Moorehead plays Jessie Crain, a rugged, ornery, widowed Nevada landowner who decides it’s time to sell the timber on her land to allow herself and her dead sister’s daughter Sharon Wilks (Susan Morrow), whom she has raised as her own, to move into town. She hires handsome logger Kelly Hansen (John Payne) to harvest the timber with the aid of old-timer and Jessie’s former beau Syd Jessup (William Demarest). With the appearance on the scene of Kelly’s larcenous brother calling himself Joe Morgan (Richard Arlen), the scene is set for an incendiary drama where the real star is a spectacular forest fire. One tagline used in advertising the film was “AFLAME with THRILLS!” Yeah, sure, if you’re an arsonist.

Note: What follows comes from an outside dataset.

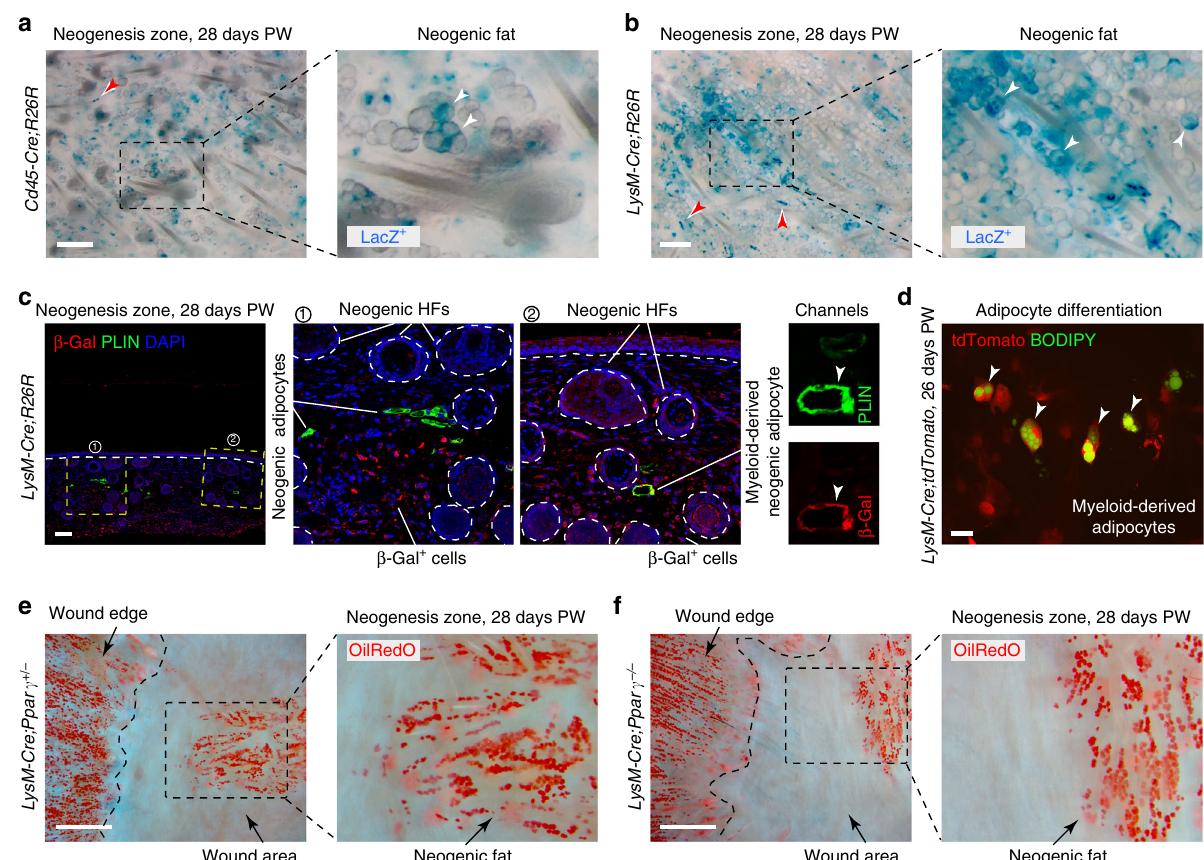
Fig. 8 Myeloid lineage cells contribute to rare de novo adipocytes. a , b LacZ + clusters of de novo adipocytes (white arrowheads) were consistently identi fi ed in the wounds of pan-hematopoietic speci fi c Cd45-Cre;R26R ( a ) and myeloid-speci fi c LysM-Cre;R26R mice ( b ). Red arrowheads mark lacZ + DPs of neogenic hair follicles. See also Supplementary Figure 20. c Co-staining of day 28 LysM-Cre;R26R wounds for β -Gal (red) and PLIN (green) identi fi ed both single-positive (inset 1) and double-positive mature adipocytes (inset 2) in the region of neogenesis. Image is representative of the marker staining patterns observed in three or more independently stained samples. d Lipid-laden adipocytes (BODIPY + , green) can be differentiated in vitro under adipogenic conditions from tdTomato + cells (red), isolated from day 26 hair-bearing wounds from LysM-Cre;tdTomato mice. e , f In agreement with the limited lineage contribution from myeloid cells toward de novo adipocytes LysM-Cre;Ppar γ − / − mutants regenerated nearly normal-looking de novo fat (compare mutant wound on f with heterozygous control on e ). Adipocytes were stained red with OilRedO. PW: post-wounding, HF: hair follicle. Size bars: a , b — 200 µ m; c — 100 µ m; d — 25 µ m; e , f — 1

John Payne was fast approaching forty, had been in the movies since the mid-1930s, and was best known for starring with Maureen O’Hara in Miracle on 34th Street (and three others) and Tyrone Power and Gene Tierney in The Razor’s Edge. He had been married to Anne Shirley and, during production on The Blazing Forest, would divorce his second wife, also an actress, Gloria DeHaven, who had acted with Moorehead in Summer Holiday. Moorehead’s “love interest,” then nearly sixty-year-old William Demarest, had lent his characteristically hangdog features to films such as Mr. Smith Goes to Washington, Sullivan’s Travels, The Lady Eve, and The Palm Beach Story. He’d even been in The Jazz Singer, the first full-length feature film with audible dialogue, had been Oscar nominated for his supporting role in The Jolson Story, and would later replace an ailing William Frawley in the TV series My Three Sons.

A former World War I pilot himself, Richard Arlen had become a star for a time after William A.